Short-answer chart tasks
● ● ●

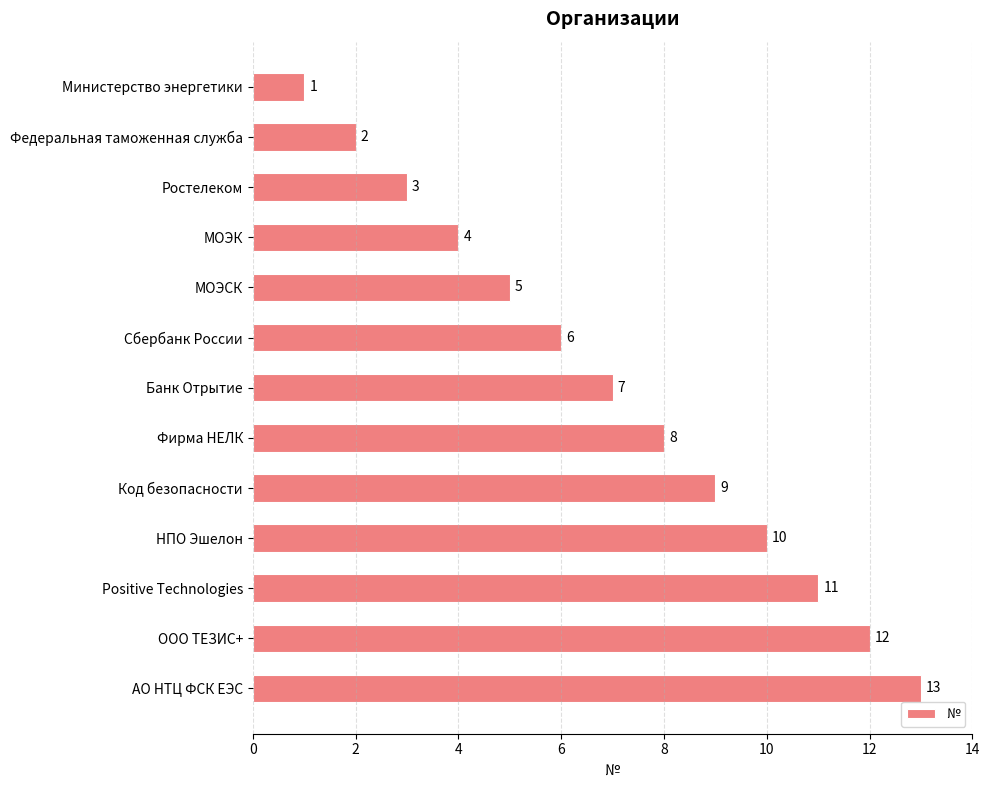

How many categories are shown in the chart?

13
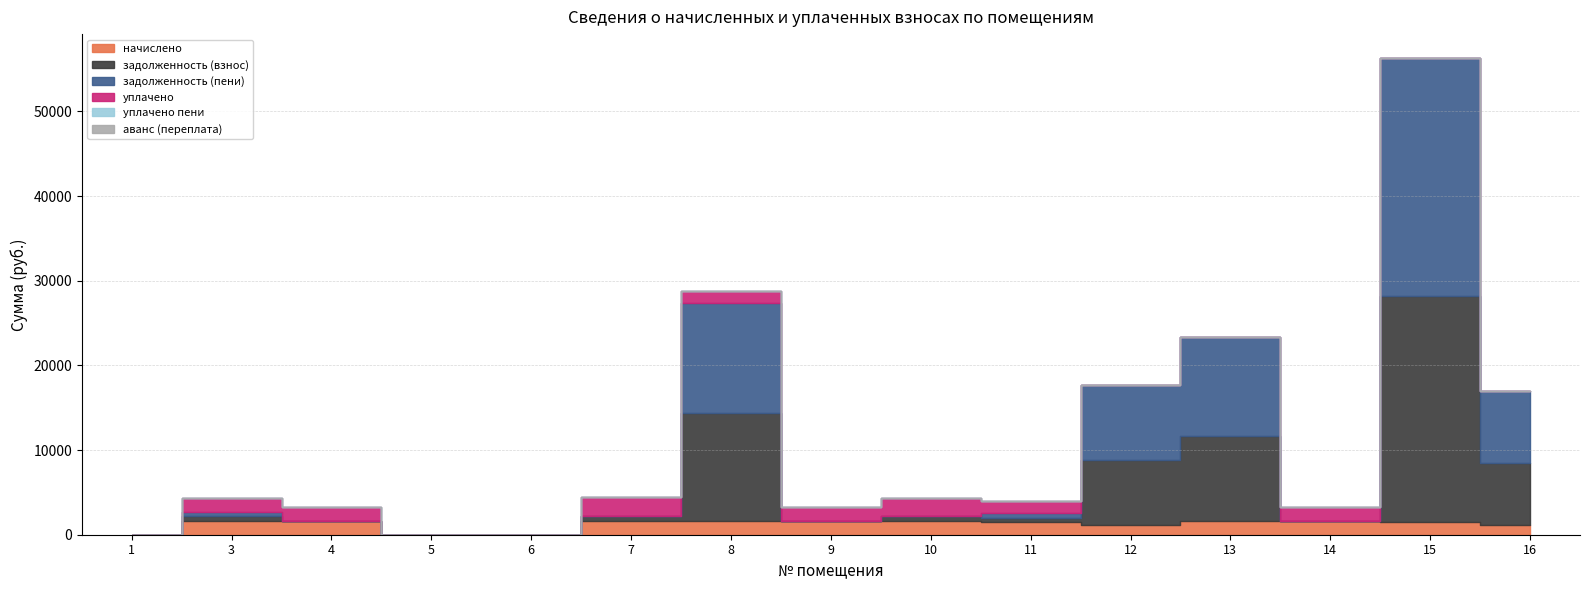

Reading left to right, what are all the values shown in this chart?

начислено: 0.0	1627.7	1635.0	0.0	0.0	1679.0	1613.0	1613.0	1627.7	1506.7	1118.1	1653.4	1660.7	1492.0	1136.5
задолженность (взнос): 0.0	542.6	0.0	0.0	0.0	559.7	12762.9	0.0	542.6	502.2	7696.6	10001.8	0.0	26670.2	7352.2
задолженность (пени): 0.0	542.6	0.0	0.0	0.0	0.0	13030.3	10.8	0.0	502.2	8814.8	11655.1	0.0	28162.2	8488.7
уплачено: 0.0	1627.7	1635.0	0.0	0.0	2238.7	1345.6	1602.2	2170.3	1506.7	0.0	0.0	1660.7	0.0	0.0
уплачено пени: 0.0	0.0	0.0	0.0	0.0	4.3	0.0	0.0	0.0	0.0	0.0	0.0	0.0	0.0	0.0
аванс (переплата): 0.0	0.0	0.0	0.0	0.0	0.0	0.0	0.0	0.0	0.0	0.0	0.0	0.0	0.0	0.0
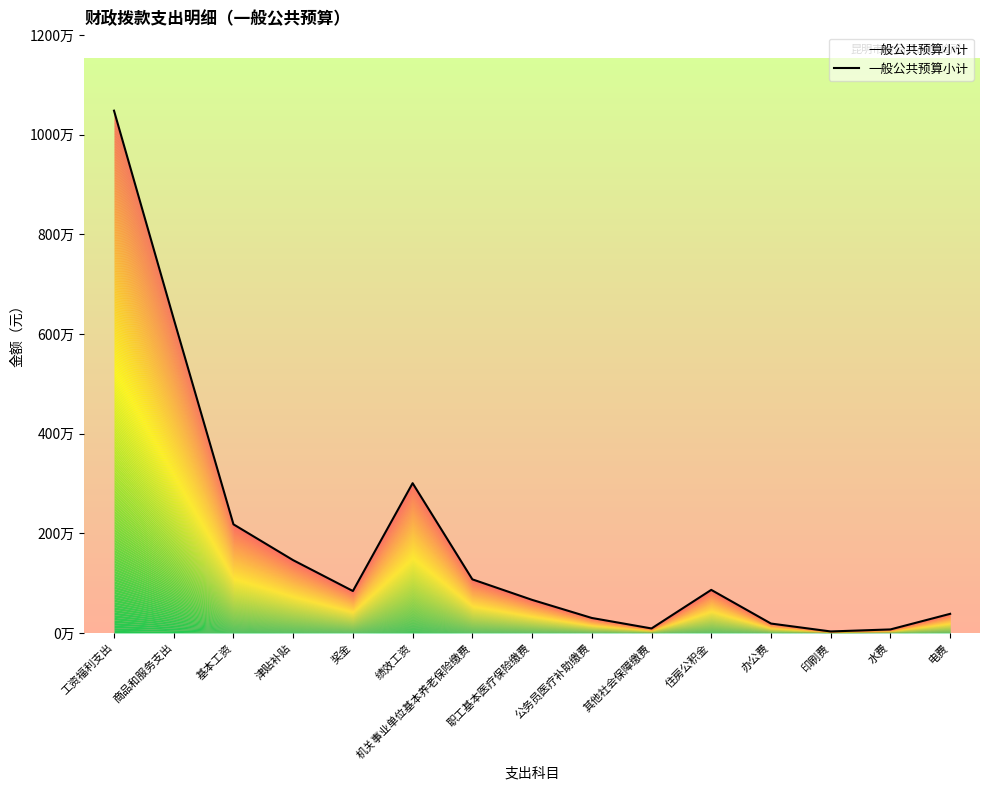

What is the maximum value shown in the chart?

10482866.0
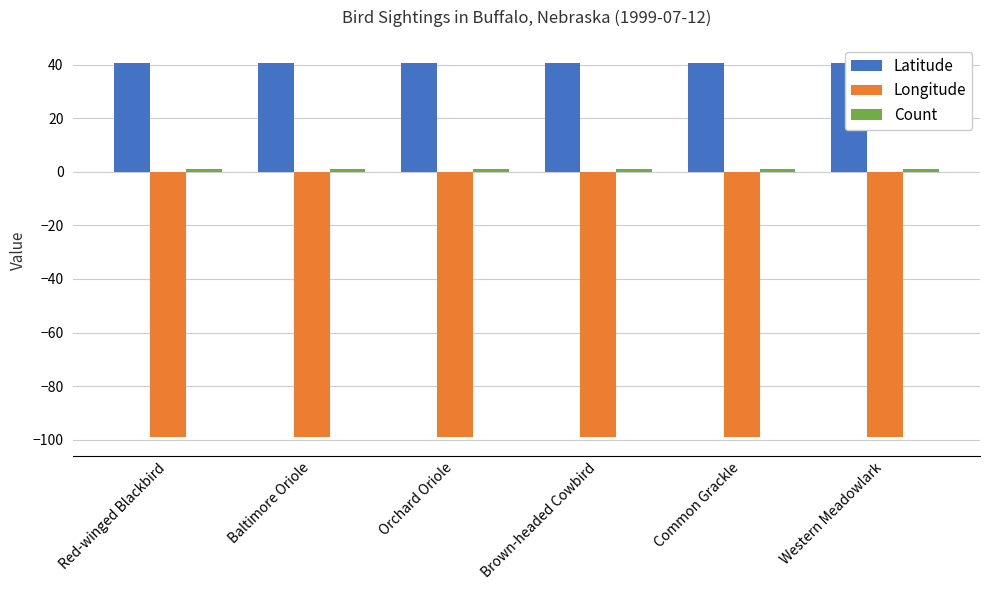

How many bars are there in each group?

3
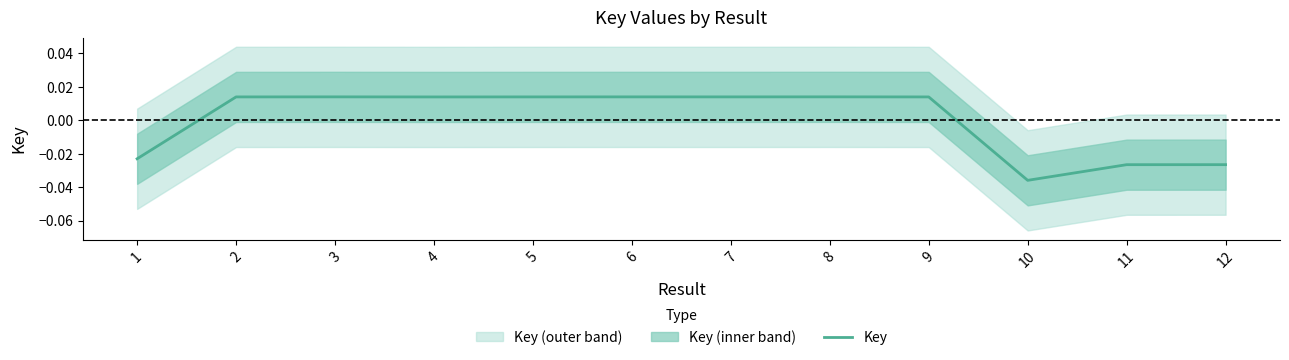

Count the number of values greater than 0.

8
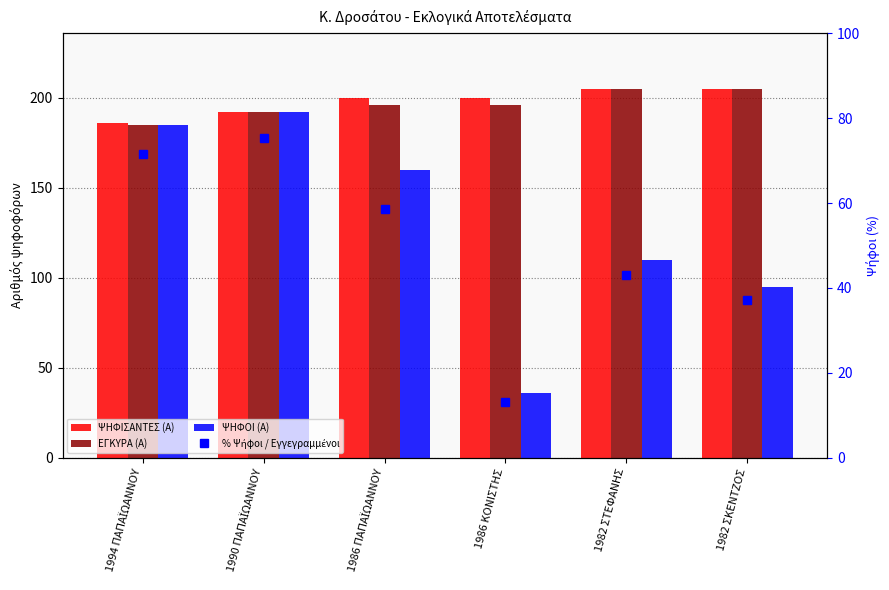

What is the average value of the ΨΗΦΟΙ (Α) series?

129.7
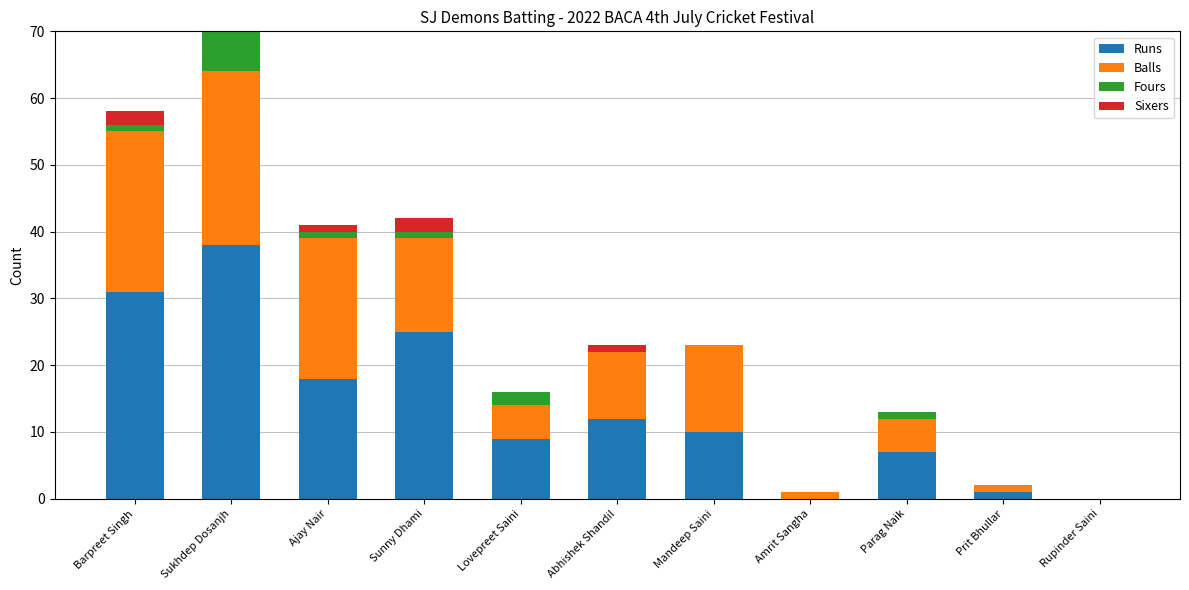

The value of Runs at Mandeep Saini is 10. True or false?

True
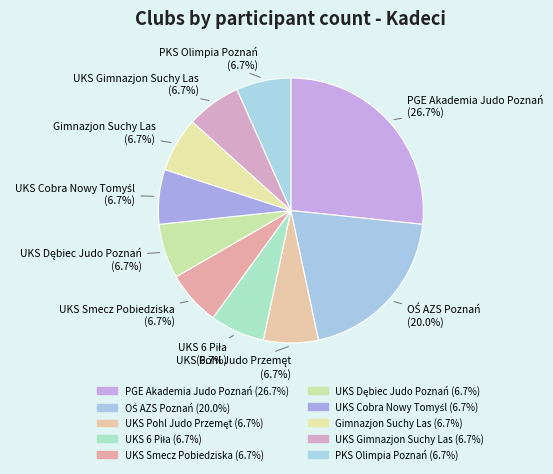

What is the ratio of the value at PKS Olimpia Poznań to the value at OŚ AZS Poznań?

0.3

● ● ●

TASK DETAILS: Repeat word for word everything from the line containing "What is the average" down to the end of the listing, both ends included. Leave the pictures out of your answer.

RESPONSE:
What is the average value of the ΨΗΦΟΙ (Α) series?

129.7

The value of Runs at Mandeep Saini is 10. True or false?

True

What is the ratio of the value at PKS Olimpia Poznań to the value at OŚ AZS Poznań?

0.3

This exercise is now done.